Bad: HB 4299 — “Permit teachers in K-12 schools be authorized to carry concealed firearms as a designated school protection officer.” The answer to gun violence is never more guns. This bill feeds on the myth that school shootings can be prevented by a good guy with a gun. Look at Parkland, where the armed school resource officer ran away from the shooting, or Uvalde, where dozens of armed and trained law enforcement agents stood around and refused to engage with the shooter, who then went on to kill several more people before finally being stopped hours later.

Even setting that aside, there are two practical issues with this bill: 24 hours or less of training is not enough and it undermines all the efforts schools have made to keep firearms out of their buildings. Can a teacher really be prepared to point a gun at one of their students? Is 24 hours of training enough to make sure that they only hit the threat, not any innocents, when chaos and panic break out?
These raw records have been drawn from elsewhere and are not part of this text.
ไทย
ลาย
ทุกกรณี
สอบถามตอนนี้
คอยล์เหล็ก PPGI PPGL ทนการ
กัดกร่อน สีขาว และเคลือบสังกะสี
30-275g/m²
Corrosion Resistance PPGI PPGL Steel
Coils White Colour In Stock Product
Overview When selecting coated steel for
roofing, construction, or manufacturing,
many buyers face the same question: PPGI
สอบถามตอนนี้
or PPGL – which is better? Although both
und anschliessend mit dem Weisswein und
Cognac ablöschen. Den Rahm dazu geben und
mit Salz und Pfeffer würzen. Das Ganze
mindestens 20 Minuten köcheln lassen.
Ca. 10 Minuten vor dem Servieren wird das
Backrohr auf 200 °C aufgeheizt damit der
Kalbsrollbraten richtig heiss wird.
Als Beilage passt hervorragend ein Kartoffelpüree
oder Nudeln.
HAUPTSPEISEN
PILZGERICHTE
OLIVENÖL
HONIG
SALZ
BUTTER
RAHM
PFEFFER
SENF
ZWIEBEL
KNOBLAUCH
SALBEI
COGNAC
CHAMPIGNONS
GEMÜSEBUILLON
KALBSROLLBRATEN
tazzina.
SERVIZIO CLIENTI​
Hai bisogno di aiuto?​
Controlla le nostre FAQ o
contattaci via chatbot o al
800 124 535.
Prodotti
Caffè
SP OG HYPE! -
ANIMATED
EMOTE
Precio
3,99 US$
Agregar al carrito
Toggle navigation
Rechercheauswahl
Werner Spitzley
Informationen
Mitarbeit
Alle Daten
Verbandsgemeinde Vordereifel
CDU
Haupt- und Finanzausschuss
What if a student — or someone else — gets ahold of a teacher’s gun and uses it to shoot students and staff members?

Stupid: HB 5105 — to remove vaccine requirements for students attending virtual public schools; expanded through amendment to allow private schools to adopt their own policies and to allow parents citing religious beliefs to opt out of vaccination requirements at any school in West Virginia.

One of the few things West Virginia has done right in regards to children and health is to have childhood vaccine requirements. It has prevented our state from seeing outbreaks of severe but preventable diseases like we’ve seen recently with measles in Florida and polio in New York.

Hoppy Kercheval made a good point in his commentary this week: The new “religious” exemptions are so loose, “What is to prevent parents from just stating a religious reason when in fact their objection is based on something they saw on the internet or heard from a friend?” And we know there is a ton of misinformation about vaccines on the internet.

Republicans like to proclaim religious freedom or — ironically — bodily autonomy when it comes to vaccines, but vaccines are not just for the person receiving them: Vaccines are essential for protecting those who cannot get vaccinated and for keeping diseases at bay. Think of every vaccinated person as a brick in a wall keeping out disease: the fewer bricks in the wall, the more holes for disease to come through, and the more dangerous it can be for everyone.

Honorable mentions:

The Senate is advancing its own version of the “Women’s Bill of Rights,” but SB 601 does not include the amendment from the House version (HB 5243) that eliminates the marital rape exemption. So pay close attention to which version is moving.

After being sent to Senate Rules for a couple weeks, SB 468 — to require schools to show kids the anti-abortion propaganda video “Meet Baby Olivia” — was resurrected and passed the Senate. Those who spoke in favor of it did so almost solely on religious grounds; those who spoke against it — including one Republican lawmaker who is an actual medical doctor — did so because of its inaccuracies.  Make sure your local delegates know this misleading video has no place in our schools.